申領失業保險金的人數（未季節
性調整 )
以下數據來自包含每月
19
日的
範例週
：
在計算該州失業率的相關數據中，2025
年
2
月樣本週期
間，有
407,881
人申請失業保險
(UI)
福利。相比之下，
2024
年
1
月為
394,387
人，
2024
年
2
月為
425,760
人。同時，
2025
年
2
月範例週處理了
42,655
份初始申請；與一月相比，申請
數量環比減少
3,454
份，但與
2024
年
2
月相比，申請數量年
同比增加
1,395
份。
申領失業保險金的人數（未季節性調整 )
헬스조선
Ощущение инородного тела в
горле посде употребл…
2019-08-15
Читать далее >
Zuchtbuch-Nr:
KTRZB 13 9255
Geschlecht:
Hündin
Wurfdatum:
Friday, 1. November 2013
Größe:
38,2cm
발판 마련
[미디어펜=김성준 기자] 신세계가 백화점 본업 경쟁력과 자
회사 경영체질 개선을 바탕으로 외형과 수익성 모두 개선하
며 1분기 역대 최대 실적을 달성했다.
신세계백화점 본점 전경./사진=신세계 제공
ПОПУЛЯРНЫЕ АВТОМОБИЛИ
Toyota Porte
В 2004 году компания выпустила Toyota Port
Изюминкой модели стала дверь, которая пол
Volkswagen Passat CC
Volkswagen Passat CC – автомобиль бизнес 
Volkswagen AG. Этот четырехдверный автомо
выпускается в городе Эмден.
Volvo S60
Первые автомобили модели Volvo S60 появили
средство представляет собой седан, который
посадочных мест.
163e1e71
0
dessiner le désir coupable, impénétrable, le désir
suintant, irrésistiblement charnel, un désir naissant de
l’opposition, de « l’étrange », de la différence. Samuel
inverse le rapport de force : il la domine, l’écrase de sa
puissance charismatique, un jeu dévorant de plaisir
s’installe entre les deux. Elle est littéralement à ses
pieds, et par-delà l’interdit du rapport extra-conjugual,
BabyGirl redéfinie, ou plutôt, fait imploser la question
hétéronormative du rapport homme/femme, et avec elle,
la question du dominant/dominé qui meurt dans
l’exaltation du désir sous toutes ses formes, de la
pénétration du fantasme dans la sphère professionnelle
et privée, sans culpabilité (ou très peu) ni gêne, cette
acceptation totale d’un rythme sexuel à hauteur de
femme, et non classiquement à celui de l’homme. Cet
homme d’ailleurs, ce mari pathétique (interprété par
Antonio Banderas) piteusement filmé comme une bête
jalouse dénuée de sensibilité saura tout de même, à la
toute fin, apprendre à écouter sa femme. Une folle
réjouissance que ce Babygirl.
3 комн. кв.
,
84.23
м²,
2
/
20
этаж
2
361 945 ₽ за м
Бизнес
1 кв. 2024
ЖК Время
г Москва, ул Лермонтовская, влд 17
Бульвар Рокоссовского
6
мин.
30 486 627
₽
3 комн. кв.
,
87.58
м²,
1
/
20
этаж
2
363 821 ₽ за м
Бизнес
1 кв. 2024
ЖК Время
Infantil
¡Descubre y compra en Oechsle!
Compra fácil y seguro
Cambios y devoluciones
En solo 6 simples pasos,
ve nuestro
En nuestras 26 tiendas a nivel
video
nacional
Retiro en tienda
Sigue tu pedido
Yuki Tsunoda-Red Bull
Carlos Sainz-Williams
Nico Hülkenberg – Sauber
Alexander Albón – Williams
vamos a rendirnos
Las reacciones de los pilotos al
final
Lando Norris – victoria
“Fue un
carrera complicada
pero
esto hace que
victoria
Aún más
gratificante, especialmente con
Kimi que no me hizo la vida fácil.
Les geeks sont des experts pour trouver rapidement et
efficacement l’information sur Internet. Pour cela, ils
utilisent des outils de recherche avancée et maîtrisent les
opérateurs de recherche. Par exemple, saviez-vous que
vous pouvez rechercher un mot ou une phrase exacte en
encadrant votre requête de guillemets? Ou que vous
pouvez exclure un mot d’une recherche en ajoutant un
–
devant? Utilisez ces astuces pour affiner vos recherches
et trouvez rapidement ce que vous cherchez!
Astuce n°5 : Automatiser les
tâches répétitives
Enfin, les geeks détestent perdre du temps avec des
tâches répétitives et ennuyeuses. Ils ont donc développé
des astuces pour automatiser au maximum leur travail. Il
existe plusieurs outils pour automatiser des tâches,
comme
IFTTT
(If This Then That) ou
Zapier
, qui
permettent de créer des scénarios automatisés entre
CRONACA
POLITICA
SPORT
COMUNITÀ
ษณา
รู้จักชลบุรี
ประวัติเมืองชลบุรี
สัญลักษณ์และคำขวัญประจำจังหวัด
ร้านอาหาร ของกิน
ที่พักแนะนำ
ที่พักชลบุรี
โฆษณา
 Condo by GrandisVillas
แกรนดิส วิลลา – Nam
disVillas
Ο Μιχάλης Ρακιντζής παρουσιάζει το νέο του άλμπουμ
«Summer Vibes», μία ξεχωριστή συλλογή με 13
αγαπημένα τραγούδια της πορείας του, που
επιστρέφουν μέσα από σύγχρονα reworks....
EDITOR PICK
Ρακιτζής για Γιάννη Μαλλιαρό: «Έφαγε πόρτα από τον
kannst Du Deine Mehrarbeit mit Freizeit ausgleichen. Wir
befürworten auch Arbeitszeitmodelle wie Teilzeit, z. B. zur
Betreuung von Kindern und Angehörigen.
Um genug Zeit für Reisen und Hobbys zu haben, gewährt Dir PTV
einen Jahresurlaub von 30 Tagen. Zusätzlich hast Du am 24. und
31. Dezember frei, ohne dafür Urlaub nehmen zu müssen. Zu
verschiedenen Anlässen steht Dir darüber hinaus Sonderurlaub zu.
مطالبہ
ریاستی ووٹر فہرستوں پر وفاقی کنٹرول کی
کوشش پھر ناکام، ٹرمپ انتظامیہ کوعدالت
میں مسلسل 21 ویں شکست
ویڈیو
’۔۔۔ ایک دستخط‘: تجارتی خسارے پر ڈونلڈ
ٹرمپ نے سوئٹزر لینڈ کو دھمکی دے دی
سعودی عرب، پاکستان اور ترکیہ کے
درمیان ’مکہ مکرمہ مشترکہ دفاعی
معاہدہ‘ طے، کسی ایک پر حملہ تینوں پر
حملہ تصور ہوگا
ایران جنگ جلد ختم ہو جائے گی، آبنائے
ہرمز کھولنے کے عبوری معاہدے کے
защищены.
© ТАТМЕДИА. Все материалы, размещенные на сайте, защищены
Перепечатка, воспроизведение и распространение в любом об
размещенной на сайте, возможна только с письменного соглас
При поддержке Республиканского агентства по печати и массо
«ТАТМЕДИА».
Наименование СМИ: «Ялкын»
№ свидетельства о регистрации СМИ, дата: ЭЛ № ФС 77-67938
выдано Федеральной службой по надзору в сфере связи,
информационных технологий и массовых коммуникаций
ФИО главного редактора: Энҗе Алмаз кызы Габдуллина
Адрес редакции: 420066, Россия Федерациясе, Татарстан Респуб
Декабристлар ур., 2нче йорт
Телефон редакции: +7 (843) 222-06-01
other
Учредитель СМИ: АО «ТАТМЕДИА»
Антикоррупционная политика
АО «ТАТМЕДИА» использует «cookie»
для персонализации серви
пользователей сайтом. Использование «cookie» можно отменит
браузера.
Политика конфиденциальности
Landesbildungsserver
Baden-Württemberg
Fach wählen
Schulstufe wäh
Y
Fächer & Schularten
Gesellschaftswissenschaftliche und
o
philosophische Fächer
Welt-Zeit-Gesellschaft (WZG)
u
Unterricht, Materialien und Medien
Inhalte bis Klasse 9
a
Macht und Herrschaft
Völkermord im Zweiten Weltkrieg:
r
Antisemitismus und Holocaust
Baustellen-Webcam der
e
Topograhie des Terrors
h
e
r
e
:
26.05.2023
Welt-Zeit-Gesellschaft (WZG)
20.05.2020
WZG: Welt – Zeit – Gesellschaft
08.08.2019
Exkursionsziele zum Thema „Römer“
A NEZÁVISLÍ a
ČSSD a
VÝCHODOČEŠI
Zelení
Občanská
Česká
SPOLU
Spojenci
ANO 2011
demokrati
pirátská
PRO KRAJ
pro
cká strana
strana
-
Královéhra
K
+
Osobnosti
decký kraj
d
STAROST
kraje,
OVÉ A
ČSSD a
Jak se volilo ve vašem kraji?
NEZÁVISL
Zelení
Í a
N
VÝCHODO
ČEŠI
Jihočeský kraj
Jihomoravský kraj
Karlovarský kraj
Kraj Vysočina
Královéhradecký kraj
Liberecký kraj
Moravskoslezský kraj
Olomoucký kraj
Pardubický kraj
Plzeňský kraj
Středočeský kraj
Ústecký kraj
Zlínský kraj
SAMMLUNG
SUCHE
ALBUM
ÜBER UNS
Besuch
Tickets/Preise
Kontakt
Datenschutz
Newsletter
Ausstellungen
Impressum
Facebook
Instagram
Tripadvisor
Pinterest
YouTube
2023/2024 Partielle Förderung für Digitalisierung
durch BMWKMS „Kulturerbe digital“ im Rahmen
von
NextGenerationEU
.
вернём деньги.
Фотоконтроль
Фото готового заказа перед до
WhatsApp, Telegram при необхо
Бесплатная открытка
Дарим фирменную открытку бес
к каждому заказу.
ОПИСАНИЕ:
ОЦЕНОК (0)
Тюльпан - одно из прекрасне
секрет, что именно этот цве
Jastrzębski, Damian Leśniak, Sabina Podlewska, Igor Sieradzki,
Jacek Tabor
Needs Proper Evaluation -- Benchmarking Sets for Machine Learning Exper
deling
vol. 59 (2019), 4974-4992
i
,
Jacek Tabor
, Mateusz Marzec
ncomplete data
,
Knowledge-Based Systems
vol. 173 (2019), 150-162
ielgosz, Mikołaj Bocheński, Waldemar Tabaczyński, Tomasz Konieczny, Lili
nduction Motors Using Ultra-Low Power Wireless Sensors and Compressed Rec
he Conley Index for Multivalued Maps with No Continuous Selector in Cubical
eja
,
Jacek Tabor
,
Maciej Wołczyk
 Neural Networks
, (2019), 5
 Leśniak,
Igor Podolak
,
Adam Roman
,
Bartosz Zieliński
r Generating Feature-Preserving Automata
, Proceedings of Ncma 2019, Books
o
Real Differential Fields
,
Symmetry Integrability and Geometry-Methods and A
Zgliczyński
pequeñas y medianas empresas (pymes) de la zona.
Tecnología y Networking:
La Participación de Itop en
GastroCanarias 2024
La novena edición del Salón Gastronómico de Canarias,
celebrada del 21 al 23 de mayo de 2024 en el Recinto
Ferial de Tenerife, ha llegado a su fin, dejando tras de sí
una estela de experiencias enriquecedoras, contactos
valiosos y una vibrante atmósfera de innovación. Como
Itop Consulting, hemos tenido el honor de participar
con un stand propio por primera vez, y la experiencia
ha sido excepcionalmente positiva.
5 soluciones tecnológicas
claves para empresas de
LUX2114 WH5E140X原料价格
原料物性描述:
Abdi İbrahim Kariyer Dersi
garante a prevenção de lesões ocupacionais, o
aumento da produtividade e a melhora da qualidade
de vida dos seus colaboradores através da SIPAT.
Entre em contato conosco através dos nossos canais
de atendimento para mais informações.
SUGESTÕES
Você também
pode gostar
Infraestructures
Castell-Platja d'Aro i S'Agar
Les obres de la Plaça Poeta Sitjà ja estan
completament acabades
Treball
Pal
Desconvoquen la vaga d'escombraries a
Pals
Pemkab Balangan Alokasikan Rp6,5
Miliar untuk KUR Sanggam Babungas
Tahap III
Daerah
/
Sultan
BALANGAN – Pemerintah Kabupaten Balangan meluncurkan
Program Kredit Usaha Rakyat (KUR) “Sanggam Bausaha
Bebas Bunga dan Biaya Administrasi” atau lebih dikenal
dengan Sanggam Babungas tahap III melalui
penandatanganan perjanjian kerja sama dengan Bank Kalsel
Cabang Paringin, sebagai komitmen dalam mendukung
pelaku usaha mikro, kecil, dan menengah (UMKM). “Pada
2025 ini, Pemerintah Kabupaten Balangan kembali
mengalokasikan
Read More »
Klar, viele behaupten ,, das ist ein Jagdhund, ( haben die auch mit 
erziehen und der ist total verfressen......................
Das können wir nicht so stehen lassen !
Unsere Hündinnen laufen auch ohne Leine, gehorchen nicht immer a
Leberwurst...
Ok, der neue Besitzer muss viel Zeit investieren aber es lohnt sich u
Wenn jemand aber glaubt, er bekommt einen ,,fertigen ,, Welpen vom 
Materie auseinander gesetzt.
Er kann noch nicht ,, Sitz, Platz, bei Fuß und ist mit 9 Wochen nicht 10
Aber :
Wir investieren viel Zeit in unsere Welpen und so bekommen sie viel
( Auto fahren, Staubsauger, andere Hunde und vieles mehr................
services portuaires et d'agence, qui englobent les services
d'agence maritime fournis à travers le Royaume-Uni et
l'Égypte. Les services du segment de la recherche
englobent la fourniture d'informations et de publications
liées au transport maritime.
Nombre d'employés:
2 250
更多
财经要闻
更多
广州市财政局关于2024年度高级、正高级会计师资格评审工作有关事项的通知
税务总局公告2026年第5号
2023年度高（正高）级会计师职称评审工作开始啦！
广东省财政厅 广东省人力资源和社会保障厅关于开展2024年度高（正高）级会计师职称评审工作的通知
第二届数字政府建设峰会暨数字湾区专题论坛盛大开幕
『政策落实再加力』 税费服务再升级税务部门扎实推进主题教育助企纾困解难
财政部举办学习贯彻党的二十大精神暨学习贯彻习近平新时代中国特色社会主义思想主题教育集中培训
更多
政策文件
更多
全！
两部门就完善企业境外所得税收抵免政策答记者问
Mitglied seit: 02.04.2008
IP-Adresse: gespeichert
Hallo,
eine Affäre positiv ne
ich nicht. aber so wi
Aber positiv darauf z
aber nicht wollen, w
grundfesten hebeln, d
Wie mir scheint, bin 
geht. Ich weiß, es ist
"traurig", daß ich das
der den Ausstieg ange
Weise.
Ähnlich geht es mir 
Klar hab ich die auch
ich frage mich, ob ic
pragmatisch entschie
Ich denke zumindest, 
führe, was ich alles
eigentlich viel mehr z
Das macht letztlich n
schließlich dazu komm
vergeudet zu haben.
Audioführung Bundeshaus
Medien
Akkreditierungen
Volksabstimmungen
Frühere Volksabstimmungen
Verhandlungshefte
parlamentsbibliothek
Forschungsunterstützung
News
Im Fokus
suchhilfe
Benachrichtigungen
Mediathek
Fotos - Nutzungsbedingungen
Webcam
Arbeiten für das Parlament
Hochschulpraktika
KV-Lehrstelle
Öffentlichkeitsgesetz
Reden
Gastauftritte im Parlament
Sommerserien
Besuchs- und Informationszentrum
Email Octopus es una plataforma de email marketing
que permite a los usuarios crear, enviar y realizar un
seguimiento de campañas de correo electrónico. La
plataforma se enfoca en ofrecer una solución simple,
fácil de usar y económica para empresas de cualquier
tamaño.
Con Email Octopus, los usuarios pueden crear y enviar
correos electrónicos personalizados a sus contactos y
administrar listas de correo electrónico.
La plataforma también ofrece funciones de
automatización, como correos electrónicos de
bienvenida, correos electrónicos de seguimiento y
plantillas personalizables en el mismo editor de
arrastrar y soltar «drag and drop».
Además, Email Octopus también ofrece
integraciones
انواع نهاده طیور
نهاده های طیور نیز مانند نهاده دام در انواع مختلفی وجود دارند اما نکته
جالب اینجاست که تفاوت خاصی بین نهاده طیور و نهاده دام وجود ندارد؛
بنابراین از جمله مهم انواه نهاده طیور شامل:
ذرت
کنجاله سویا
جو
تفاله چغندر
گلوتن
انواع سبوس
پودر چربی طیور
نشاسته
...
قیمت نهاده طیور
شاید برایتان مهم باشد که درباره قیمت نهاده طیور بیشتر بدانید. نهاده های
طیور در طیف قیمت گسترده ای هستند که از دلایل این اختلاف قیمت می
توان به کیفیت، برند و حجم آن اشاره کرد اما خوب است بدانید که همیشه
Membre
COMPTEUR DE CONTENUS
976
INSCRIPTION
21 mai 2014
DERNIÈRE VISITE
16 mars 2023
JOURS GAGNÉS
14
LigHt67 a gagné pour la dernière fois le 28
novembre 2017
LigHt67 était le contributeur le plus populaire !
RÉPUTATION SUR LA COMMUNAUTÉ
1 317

════════

EXERCISE
Only lines with the word "Kabupaten" are wanted, so copy each one from the records.

RESULT
BALANGAN – Pemerintah Kabupaten Balangan meluncurkan
2025 ini, Pemerintah Kabupaten Balangan kembali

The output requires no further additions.